» **Task to complete**: Only an exact retyping of all the entries counts as an answer.

[Keypoint text descriptions]
____________

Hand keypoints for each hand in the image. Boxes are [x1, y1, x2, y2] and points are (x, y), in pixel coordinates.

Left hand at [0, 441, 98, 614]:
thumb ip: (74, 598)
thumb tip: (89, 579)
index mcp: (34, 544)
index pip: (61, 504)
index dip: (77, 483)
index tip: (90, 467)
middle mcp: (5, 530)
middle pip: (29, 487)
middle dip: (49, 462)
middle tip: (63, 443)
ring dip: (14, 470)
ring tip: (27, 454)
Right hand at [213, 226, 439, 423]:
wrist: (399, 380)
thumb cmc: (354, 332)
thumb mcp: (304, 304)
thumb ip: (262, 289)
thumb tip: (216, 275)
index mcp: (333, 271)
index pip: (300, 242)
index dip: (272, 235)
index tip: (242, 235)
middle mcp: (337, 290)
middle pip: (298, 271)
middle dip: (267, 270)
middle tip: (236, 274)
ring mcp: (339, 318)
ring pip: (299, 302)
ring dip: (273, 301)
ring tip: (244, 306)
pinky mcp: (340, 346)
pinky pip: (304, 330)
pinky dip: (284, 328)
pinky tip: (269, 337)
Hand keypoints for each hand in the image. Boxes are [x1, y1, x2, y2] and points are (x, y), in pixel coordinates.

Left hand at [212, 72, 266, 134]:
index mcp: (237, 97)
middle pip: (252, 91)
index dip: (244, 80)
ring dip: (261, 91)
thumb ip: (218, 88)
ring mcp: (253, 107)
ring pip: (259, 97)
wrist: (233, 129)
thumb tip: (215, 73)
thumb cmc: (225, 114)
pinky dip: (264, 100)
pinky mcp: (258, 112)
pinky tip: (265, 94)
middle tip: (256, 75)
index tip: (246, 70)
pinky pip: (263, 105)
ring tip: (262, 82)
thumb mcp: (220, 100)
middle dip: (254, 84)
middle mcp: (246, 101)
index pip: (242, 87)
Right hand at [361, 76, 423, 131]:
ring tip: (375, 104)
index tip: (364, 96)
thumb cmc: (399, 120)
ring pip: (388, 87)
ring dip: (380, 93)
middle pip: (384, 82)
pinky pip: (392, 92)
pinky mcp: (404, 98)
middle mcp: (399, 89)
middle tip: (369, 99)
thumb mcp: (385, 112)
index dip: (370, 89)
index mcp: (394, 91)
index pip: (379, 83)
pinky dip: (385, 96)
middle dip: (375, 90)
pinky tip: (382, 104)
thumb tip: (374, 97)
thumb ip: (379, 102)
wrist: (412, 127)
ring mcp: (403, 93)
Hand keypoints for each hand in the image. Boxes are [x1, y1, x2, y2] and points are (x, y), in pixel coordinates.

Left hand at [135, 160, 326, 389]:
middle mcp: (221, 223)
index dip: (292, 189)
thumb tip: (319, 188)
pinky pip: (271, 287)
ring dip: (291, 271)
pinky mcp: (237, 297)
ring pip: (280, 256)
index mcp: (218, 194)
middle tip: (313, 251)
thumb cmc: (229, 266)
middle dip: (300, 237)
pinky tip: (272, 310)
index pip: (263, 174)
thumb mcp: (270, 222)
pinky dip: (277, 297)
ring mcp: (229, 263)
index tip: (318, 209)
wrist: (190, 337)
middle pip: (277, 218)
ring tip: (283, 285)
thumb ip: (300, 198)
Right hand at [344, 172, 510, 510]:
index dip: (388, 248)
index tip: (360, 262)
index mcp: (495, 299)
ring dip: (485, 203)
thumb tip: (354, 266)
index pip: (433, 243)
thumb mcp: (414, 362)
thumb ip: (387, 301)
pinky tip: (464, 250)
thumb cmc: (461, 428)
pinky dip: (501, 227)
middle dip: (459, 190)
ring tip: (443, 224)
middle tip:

____________

» **Exercise solution**:
Hand keypoints for each hand in the image. Boxes are [x1, y1, x2, y2] and points are (x, y), in pixel coordinates.

Left hand at [0, 441, 98, 614]:
thumb ip: (74, 598)
thumb tip: (89, 579)
index mcp: (34, 544)
index pip: (61, 504)
index dip: (77, 483)
index tip: (90, 467)
middle mcp: (5, 530)
middle pip: (29, 487)
middle dip: (49, 462)
middle tip: (63, 443)
ring dip: (14, 470)
ring tip: (27, 454)
Right hand at [213, 226, 439, 423]:
wrist: (399, 380)
thumb cmc: (354, 332)
thumb mcp: (304, 304)
thumb ip: (262, 289)
thumb tip: (216, 275)
index mcp: (333, 271)
index pip: (300, 242)
index dip: (272, 235)
index tip: (242, 235)
middle mcp: (337, 290)
middle pip: (298, 271)
middle dip: (267, 270)
middle tip: (236, 274)
ring mcp: (339, 318)
ring pip: (299, 302)
ring dip: (273, 301)
ring tip: (244, 306)
pinky mcp: (340, 346)
pinky pip: (304, 330)
pinky dip: (284, 328)
pinky tip: (269, 337)
Hand keypoints for each hand in the image. Boxes are [x1, y1, x2, y2] and points are (x, y), in pixel coordinates.

Left hand at [212, 72, 266, 134]:
index mcp: (237, 97)
middle pip: (252, 91)
index dip: (244, 80)
ring dip: (261, 91)
thumb ip: (218, 88)
ring mcp: (253, 107)
ring pip: (259, 97)
wrist: (233, 129)
thumb tip: (215, 73)
thumb cmc: (225, 114)
pinky dip: (264, 100)
pinky mcp: (258, 112)
pinky tip: (265, 94)
middle tip: (256, 75)
index tip: (246, 70)
pinky pip: (263, 105)
ring tip: (262, 82)
thumb mcp: (220, 100)
middle dip: (254, 84)
middle mcp: (246, 101)
index pip: (242, 87)
Right hand at [361, 76, 423, 131]:
ring tip: (375, 104)
index tip: (364, 96)
thumb cmc: (399, 120)
ring pip: (388, 87)
ring dip: (380, 93)
middle pip: (384, 82)
pinky pip: (392, 92)
pinky mcp: (404, 98)
middle mcp: (399, 89)
middle tip: (369, 99)
thumb mcp: (385, 112)
index dip: (370, 89)
index mcp: (394, 91)
index pip: (379, 83)
pinky dip: (385, 96)
middle dip: (375, 90)
pinky tip: (382, 104)
thumb tip: (374, 97)
thumb ip: (379, 102)
wrist: (412, 127)
ring mcp: (403, 93)
Hand keypoints for each hand in the image. Boxes are [x1, y1, x2, y2] and points are (x, y), in pixel coordinates.

Left hand at [135, 160, 326, 389]:
middle mcp: (221, 223)
index dip: (292, 189)
thumb tip: (319, 188)
pinky pip: (271, 287)
ring dip: (291, 271)
pinky mcp: (237, 297)
ring pip: (280, 256)
index mcp: (218, 194)
middle tip: (313, 251)
thumb cmc: (229, 266)
middle dip: (300, 237)
pinky tip: (272, 310)
index pip: (263, 174)
thumb mcp: (270, 222)
pinky dip: (277, 297)
ring mcp: (229, 263)
index tip: (318, 209)
wrist: (190, 337)
middle pip: (277, 218)
ring tip: (283, 285)
thumb ip: (300, 198)
Right hand at [344, 172, 510, 510]:
index dip: (388, 248)
index tip: (360, 262)
index mcp: (495, 299)
ring dip: (485, 203)
thumb tip: (354, 266)
index pip: (433, 243)
thumb mcp: (414, 362)
thumb ip: (387, 301)
pinky tip: (464, 250)
thumb cmc: (461, 428)
pinky dip: (501, 227)
middle dip: (459, 190)
ring tip: (443, 224)
middle tip:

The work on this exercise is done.